I’ve been lucky enough to win the dick lottery on occasion.One time, I hit the mother f’ing jackpot and started dating a man who had a penis the size of a small commercial jet liner.
I soon learned that the women who say “Size doesn’t matter,” have never had a big one before.
Oh, my friends, size matters. And I wish upon you all at least once chance in your life to understand this firsthand.
However, as I basked in my good dick fortune, it soon became apparent that my new obscenely well-endowed boyfriend was well aware of the golden ticket in his pants.
And a few months later, as he gave me a speech about how he “couldn’t cut himself off from other situations, romantically” (we were in different cities), I knew what that meant.
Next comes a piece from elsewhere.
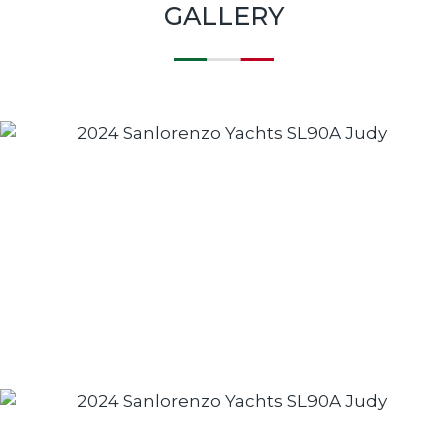
GALLERY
There was a line waiting to get into the big dick hotel, and I had overstayed my welcome.
This type of over-inflated-sense-of-importance based on peen size would come to be known amongst my friends and I as BDS, or Big Dick Syndrome.
The signs of BDS include:
• Typically over 30, old enough that enough women have fainted over sight of enormous penis that ego has been adequately, uh, stroked
• Blackberry is permanently attached to hand to answer booty calls day or night (though this will be under the guise of “very important business”)
• Magnum condoms not stored in nightstand, but left on top of dining room table, sometimes on silver platter
• Says “You’re welcome” every time undressing occurs, be this for sex, shower, or just to change pants, regardless of whether or not anyone is within earshot
• An inability to not flirt with anything female, though will call this “just having a lot of friends”
• Eagerness to remind you that you are “one damn lucky girl” during any momentary lapse of silence in conversation
• Hero worship of all thing phallic – oblong floor lamps, cucumbers, his own image in a mirror when arms are pressed tightly to sides
While not all well-endowed men will posses BDS, for those who do it is unfortunately a permanent and irreversible syndrome. Their ego has been so built up by women over the years that the attention gathered from dropping trou is an addiction that must be constantly fed.
Men with BDS will most likely drive you the point of insanity, first making you obsessed with sex in a nymphomaniac-like way you never knew was in you, then dropping you like a herpes-infested porn star, then not-so-accidentally running into you at ever social gathering you can imagine with a new Heidi-klum-lookalike on their arm to reiterate your insufficiency.